Google, the internet search engine, has threatened to pull out of China in a row over censorship.
It has set itself at odds with the authorities in China by declaring that it will stop censoring search results on its Chinese website.
In a shock announcement, the group issued a thinly-veiled attack at official Chinese censors and information police, and said it was prepared to shut down its operations there entirely if the authorities do not allow it to create an unfiltered search engine.
Although it did not directly accuse the Chinese government, the internet giant said it had uncovered evidence that hackers had launched an attack on its websites and on those of “at least twenty” other large companies targeting human rights activists.
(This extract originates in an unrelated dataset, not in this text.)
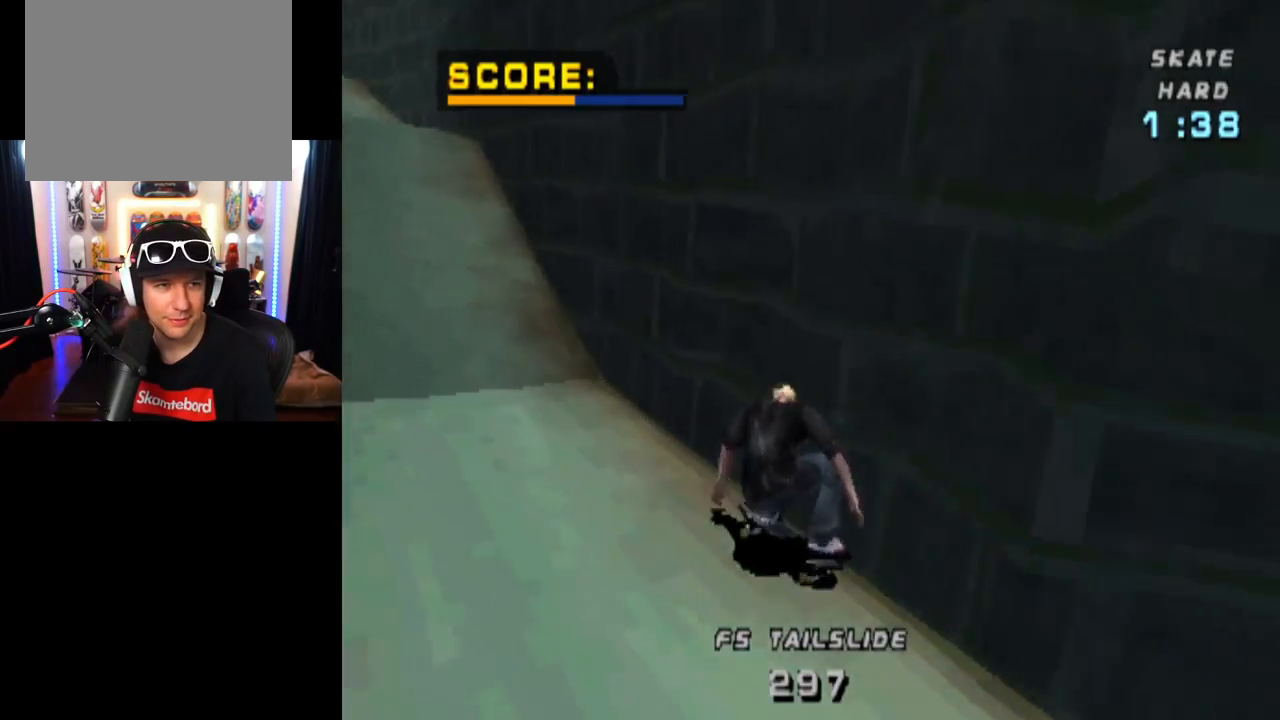
{"buttons": ["CROSS"], "left_stick": "center", "right_stick": "center", "events": [[217, "DPAD_RIGHT", "down"], [317, "DPAD_RIGHT", "up"]]}
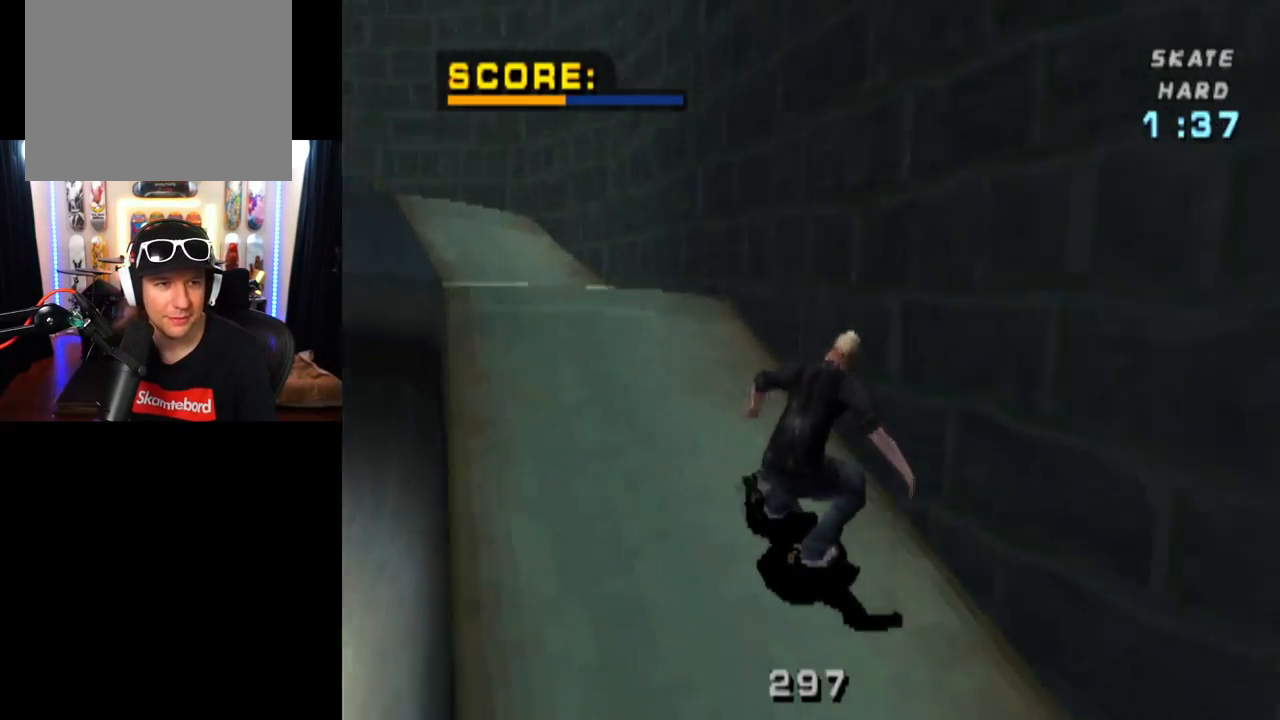
{"buttons": ["CROSS"], "left_stick": "center", "right_stick": "center", "events": [[184, "DPAD_UP", "down"], [284, "DPAD_UP", "up"], [367, "DPAD_UP", "down"], [451, "DPAD_UP", "up"]]}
It added that the gmail accounts of “dozens” of its users in the US, the UK and China itself had also fallen victim to similar attacks.
The move is highly significant: Google was seen as a standard-bearer for modern Chinese internet businesses when, in 2006, it launched in the country, censoring its search results for selected information and topics, on the basis that greater access to information for Chinese citizens outweighed its discomfort at introducing such unprecedented filters. It does not operate such filters in other major countries.
In a blog on the company’s website, its corporate development and chief legal officer, David Drummond, said Google did so then because of the “benefits of increased access to information for people in China and a more open Internet”. However, he said the recent cyber attacks and recent clampdowns on freedom of speech on the web “have led us to conclude that we should review the feasibility of our business operations in China.
“We have decided we are no longer willing to continue censoring our results on Google.cn, and so over the next few weeks we will be discussing with the Chinese government the basis on which we could operate an unfiltered search engine within the law, if at all. We recognize that this may well mean having to shut down Google.cn, and potentially our offices in China.”
The radical decision is a rare direct affront by a major company against the Chinese government. Most multinationals have, thus far, been willing to forego some of their typical freedoms in exchange for a foothold in the world’s fastest-growing economy. The
Mr Drummond admitted that the company’s decision to operate in China four years ago had courted controversy, but said: “At the time we made clear that 'we will carefully monitor conditions in China, including new laws and other restrictions on our services. If we determine that we are unable to achieve the objectives outlined we will not hesitate to reconsider our approach to China.’”
The blogpost, entitled “A new approach to China”, also admits that the “incredibly hard” decision “will have potentially far-reaching consequences” but insists it was taken solely by the company’s American executives, in comments which are thought to be designed to protect its Chinese employees against potential reprisals.